→ **Text block**
◆ ◆ ◆ ◆

PROBLEM – (ii) Top 10 ravens with out fails :
SOLUTION :
top_10_raven_no_fails = telenor_least_delays[['RAVEN_NAME','DATETIME']].groupby('RAVEN_NAME').count()
top_10_raven_no_fails = top_10_raven_no_fails.rename(columns={'DATETIME':'FAILURES'})
top_10_raven_no_fails.sort_values('FAILURES',ascending=[False]).head(10)
RAVEN_NAME FAILURES
Metallic Sunburst raven Polly 297
Green Sheen raven Azul 211
Less Combative raven Zazu 191
Weak raven Buddy 188
Copper raven Tweety 179
Spectral Yellow raven Zazu 148
Mythical raven Tiki 116
Cyber Grape raven Faith 104
Mysterious And Venerable raven Bubba 98
Shadow Blue raven Sammy 95

 

EXPLANATION : In order to find the top_10 ravens without fails we have grouped the data by RAVEN_NAME and found the FAILURES of delay for each RAVEN_NAME from telenor_least_delays category and lastly we have sorted the values and found the top_10.
PROBLEM – (iii) The family with most fails :
SOLUTION:
top_10_family_most_fails = telenor_most_delays[['FAMILY_NAME','DATETIME']].groupby('FAMILY_NAME').count()
top_10_family_most_fails = top_10_family_most_fails.rename(columns={'DATETIME':'FAILURES'})
top_10_family_most_fails.sort_values('FAILURES',ascending=[False]).head(1)
FAMILY_NAME FAILURES
Targerian 8154000

EXPLANATION:  In order to find the top family with most fails we have grouped the data by FAMILY_NAME and found the FAILURES of delay for each FAMILY_NAME from telenor_most_delays category and lastly we have sorted the values and found the top family.

PROBLEM – (iv)The family with least fails:
SOLUTION:
top_10_family_least_fails = telenor_most_delays[[‘FAMILY_NAME’,‘DATETIME’]].groupby(‘FAMILY_NAME’).count()
top_10_family_least_fails = top_10_family_least_fails.rename(columns={'DATETIME':'FAILURES'})
top_10_family_least_fails.sort_values('FAILURES',ascending=[False]).head(1)
FAMILY_NAME FAILURES
Petyr Baelish 2744406
EXPLANATION : In order to find the top family with least fails we have grouped the data by FAMILY_NAME and found the FAILURES of delay for each FAMILY_NAME from telenor_most_delays category and lastly we have sorted the values and found the top family.
PROBLEM : (v) The family member with most fails :
SOLUTION:
top_10_members_most_fails = telenor_most_delays[['MEMBER_NAME','DATETIME']].groupby('MEMBER_NAME').count()
top_10_members_most_fails = top_10_members_most_fails.rename(columns={'DATETIME':'FAILURES'})
top_10_members_most_fails.sort_values('FAILURES',ascending=[False]).head(1)

◆ ◆ ◆ ◆

→ **Stated task A**
In the entries, rename "common name" to "vernacular name" starting at the line that has "family: Pucciniaceae" and ending after the line that has "scientific name: Aspalathus cordata". Return those lines with nothing else changed.
The text and the entries come from unrelated sources.

→ **Record list**
◆ ◆ ◆ ◆

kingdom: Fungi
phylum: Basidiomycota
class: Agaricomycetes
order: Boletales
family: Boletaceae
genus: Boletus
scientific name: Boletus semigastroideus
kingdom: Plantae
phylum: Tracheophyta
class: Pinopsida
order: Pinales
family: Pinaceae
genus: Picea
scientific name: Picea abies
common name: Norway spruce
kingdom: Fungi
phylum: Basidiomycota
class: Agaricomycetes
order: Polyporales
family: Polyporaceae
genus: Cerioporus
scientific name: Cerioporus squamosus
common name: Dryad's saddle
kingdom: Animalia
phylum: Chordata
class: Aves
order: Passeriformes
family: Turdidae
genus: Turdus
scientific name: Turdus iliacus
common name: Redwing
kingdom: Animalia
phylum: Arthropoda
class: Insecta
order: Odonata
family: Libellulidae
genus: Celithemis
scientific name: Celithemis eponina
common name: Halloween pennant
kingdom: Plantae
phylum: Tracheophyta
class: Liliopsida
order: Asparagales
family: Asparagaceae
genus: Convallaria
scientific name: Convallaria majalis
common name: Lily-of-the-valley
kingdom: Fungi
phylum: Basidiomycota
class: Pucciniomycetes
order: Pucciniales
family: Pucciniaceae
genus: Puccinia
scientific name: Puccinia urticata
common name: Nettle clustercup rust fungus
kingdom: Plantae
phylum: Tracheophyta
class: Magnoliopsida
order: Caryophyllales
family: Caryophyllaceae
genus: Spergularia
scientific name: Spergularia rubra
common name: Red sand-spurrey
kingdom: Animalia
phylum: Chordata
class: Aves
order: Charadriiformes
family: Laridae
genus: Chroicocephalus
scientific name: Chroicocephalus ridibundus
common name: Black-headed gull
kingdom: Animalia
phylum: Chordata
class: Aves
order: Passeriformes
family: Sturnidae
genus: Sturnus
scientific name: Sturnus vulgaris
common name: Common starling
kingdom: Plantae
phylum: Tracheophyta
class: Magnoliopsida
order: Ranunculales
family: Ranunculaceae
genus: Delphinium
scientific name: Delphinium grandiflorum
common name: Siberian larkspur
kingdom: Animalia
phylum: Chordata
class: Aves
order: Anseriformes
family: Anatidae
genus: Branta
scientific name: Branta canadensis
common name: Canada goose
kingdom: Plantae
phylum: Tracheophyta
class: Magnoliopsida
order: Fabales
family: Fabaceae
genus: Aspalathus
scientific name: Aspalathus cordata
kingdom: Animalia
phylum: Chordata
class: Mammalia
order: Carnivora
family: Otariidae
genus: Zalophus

◆ ◆ ◆ ◆

→ **Stated task B**
Carry the walkthrough on counting raven and family fails further from the point where it stops.

→ **Written response A**
family: Pucciniaceae
genus: Puccinia
scientific name: Puccinia urticata
vernacular name: Nettle clustercup rust fungus
kingdom: Plantae
phylum: Tracheophyta
class: Magnoliopsida
order: Caryophyllales
family: Caryophyllaceae
genus: Spergularia
scientific name: Spergularia rubra
vernacular name: Red sand-spurrey
kingdom: Animalia
phylum: Chordata
class: Aves
order: Charadriiformes
family: Laridae
genus: Chroicocephalus
scientific name: Chroicocephalus ridibundus
vernacular name: Black-headed gull
kingdom: Animalia
phylum: Chordata
class: Aves
order: Passeriformes
family: Sturnidae
genus: Sturnus
scientific name: Sturnus vulgaris
vernacular name: Common starling
kingdom: Plantae
phylum: Tracheophyta
class: Magnoliopsida
order: Ranunculales
family: Ranunculaceae
genus: Delphinium
scientific name: Delphinium grandiflorum
vernacular name: Siberian larkspur
kingdom: Animalia
phylum: Chordata
class: Aves
order: Anseriformes
family: Anatidae
genus: Branta
scientific name: Branta canadensis
vernacular name: Canada goose
kingdom: Plantae
phylum: Tracheophyta
class: Magnoliopsida
order: Fabales
family: Fabaceae
genus: Aspalathus
scientific name: Aspalathus cordata

→ **Written response B**
MEMBER_NAME FAILURES
Petyr Baelish 2744406
EXPLANATION : In order to find the top family member with most fails we have grouped the data by MEMBER_NAME and found the FAILURES of delay for each MEMBER_NAME from telenor_most_delays category and lastly we have sorted the values and found the top_10. 
PROBLEM  – (vi) The family member with least fails :
SOLUTION:
top_10_members_least_fails = telenor_most_delays[['MEMBER_NAME','DATETIME']].groupby('MEMBER_NAME').count()
top_10_members_least_fails = top_10_members_least_fails.rename(columns={'DATETIME':'FAILURES'})
top_10_members_least_fails.sort_values('FAILURES',ascending=[False]).head(1)
MEMBER_NAME FAILURES
Euron 491454
EXPLANATION : In order to find the top family member with least fails we have grouped the data by MEMBER_NAME and found the FAILURES of delay for each MEMBER_NAME from telenor_most_delays category and lastly we have sorted the values and found the top family member.
5. MODELLING – TIME SERIES ANALYSIS:
                 We have taken the date and number of rows in data set and created one data set and we exported that data set and we are doing the time series analysis in R Mark Down file.We have done Time series analysis by using Arima, Simple exponential analysis and Recurrent Neural networks (RNN).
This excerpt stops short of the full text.